Saturday, February 14

Social media giants liable for financial scams under new EU law – POLITICO


Social media has become rife with financial scams, and MEPs pushed hard to hold both Big Tech and banks liable during legislative negotiations. EU governments, meanwhile, believed banks should be held responsible if their safeguards aren’t strong enough.

As a compromise, lawmakers agreed that banks should reimburse victims if a scammer, impersonating the bank, swindles them out of their money, or if payments are processed without consent.

But social media companies will have to compensate banks if it’s clear that they failed to remove an online scam that had been reported.

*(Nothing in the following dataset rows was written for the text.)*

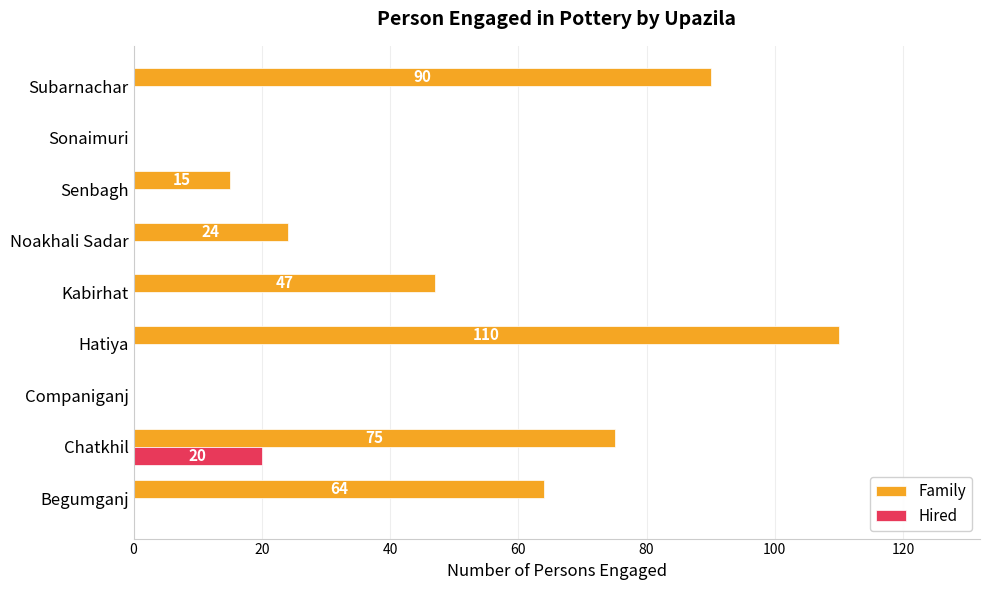

What is the sum of all Family values?

425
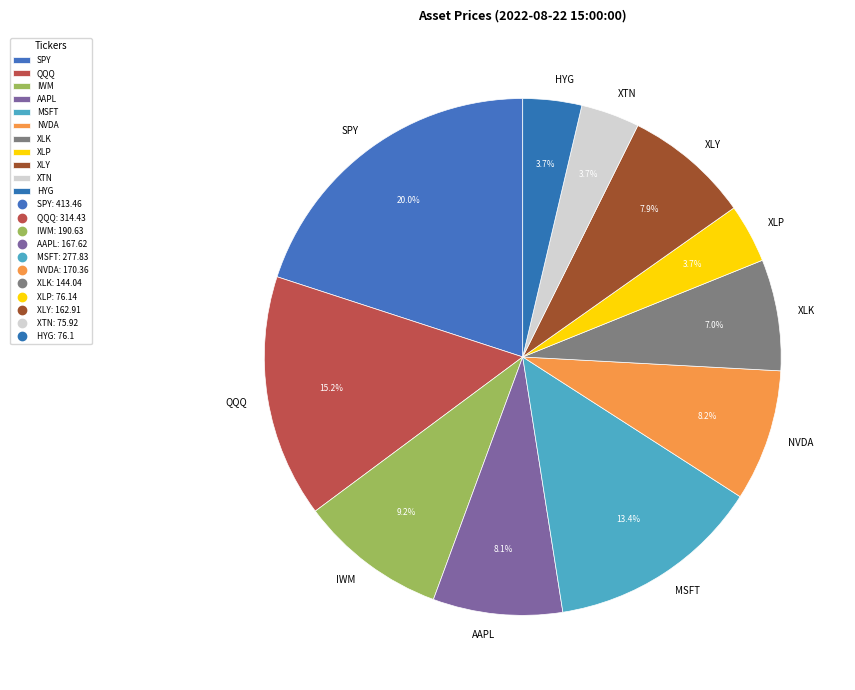

Does XLP represent more than half of the total?

No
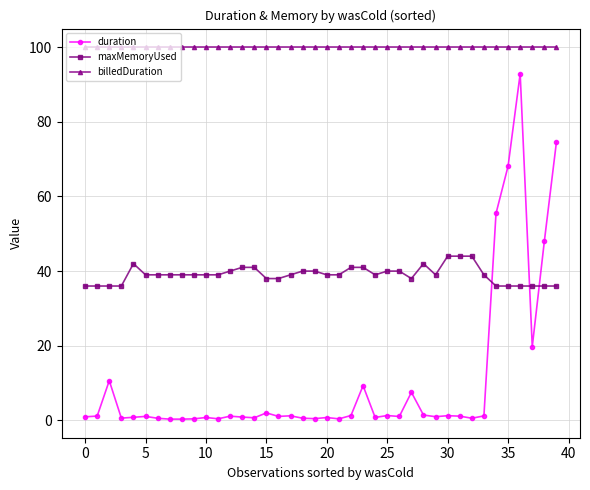

At how many categories does at least one series exceed 77?

40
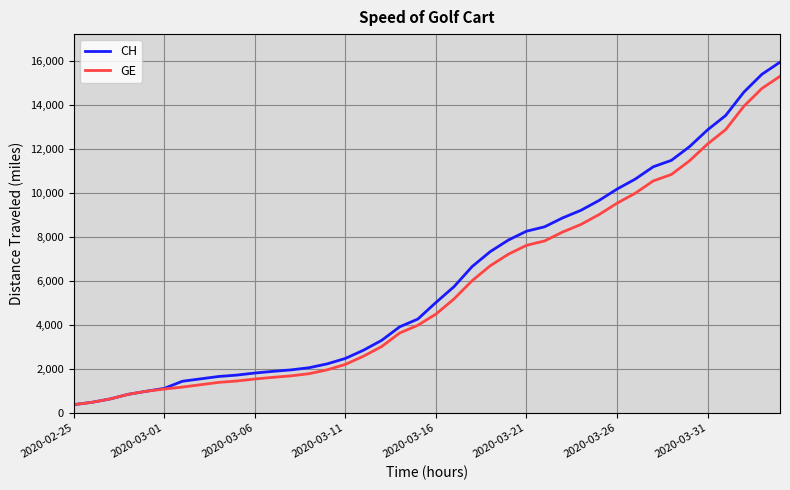

Which series has the largest range (max minus min)?

CH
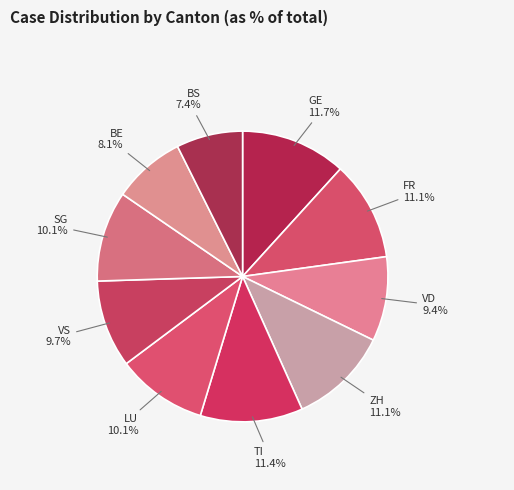

What is the smallest slice in the pie chart?

BS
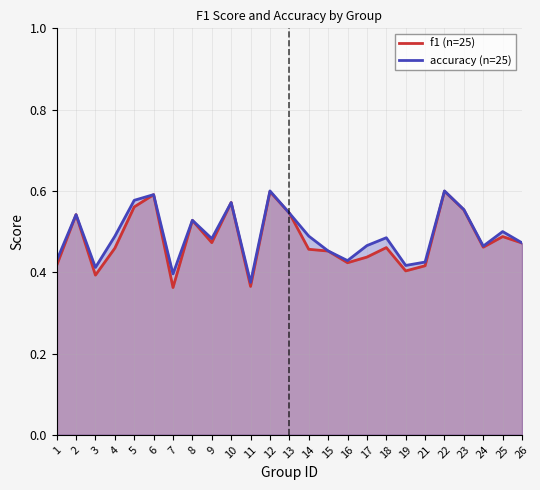

Does the chart display data point markers on the line(s)?

No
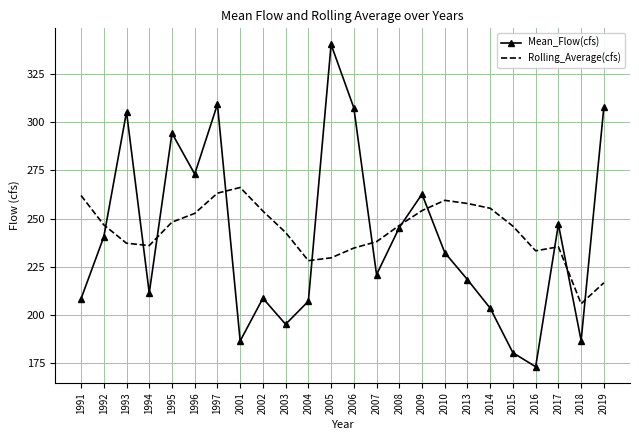

Which series has the largest total across all categories?

Rolling_Average(cfs)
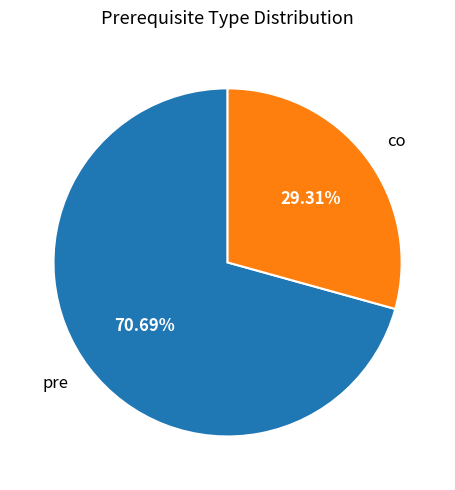

What percentage is the pre slice, to the nearest percent?

71%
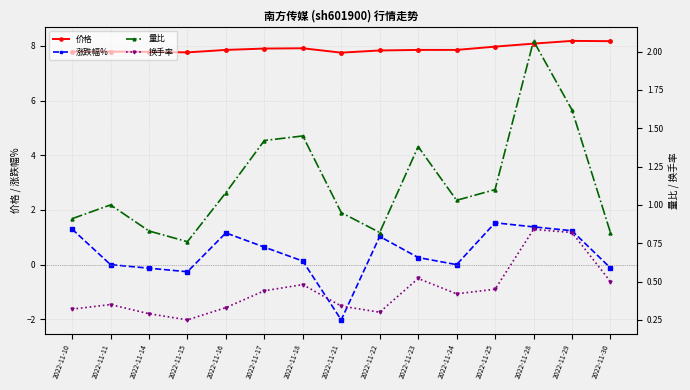

How many lines are shown in the chart?

4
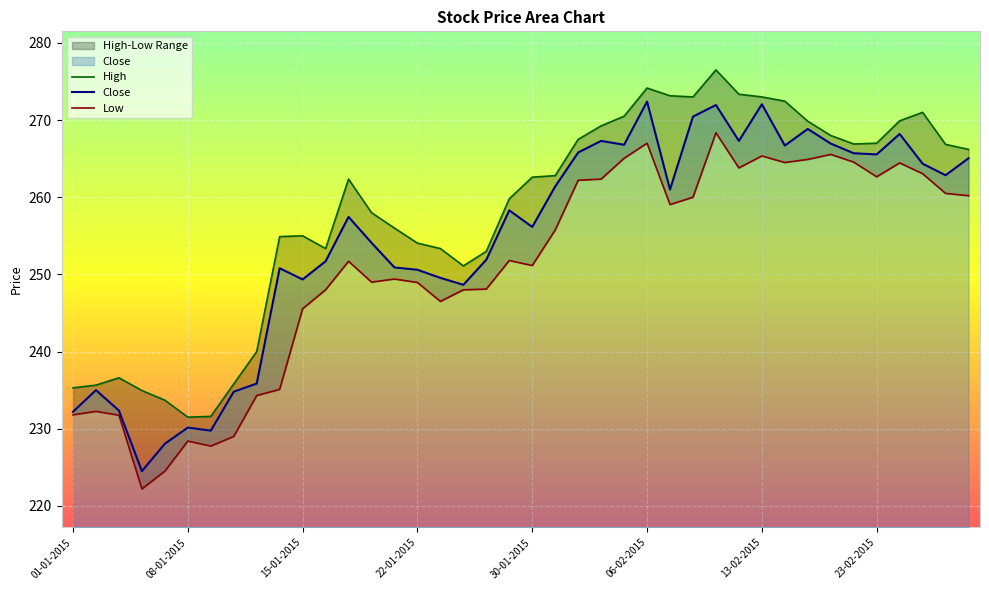

Rank the series at 26-02-2015 from highest to lowest value.

High, Close, Low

Some MEPs had called for more amid concerns that EU consumer safeguards on social platforms have proven insufficient. “Especially, as AI and social-engineering fuel an unprecedented rise in scams,” said Lithuanian Greens lawmaker Virginijus Sinkevičius.

The new rules build on the EU’s Digital Services Act and the Digital Markets Act, which respectively limit the spread of illegal content and prevent large online platforms, such as Google, Amazon and Meta, from overextending their online empires.

Breaching the DSA and DMA can come with huge fines, triggering pushback from the tech sector and U.S. President Donald Trump, who has accused the EU of discriminating against American companies. U.S. Secretary of Commerce Howard Lutnick has threatened to keep 50 percent tariffs on European exports of steel and aluminum unless the EU loosens its digital rules.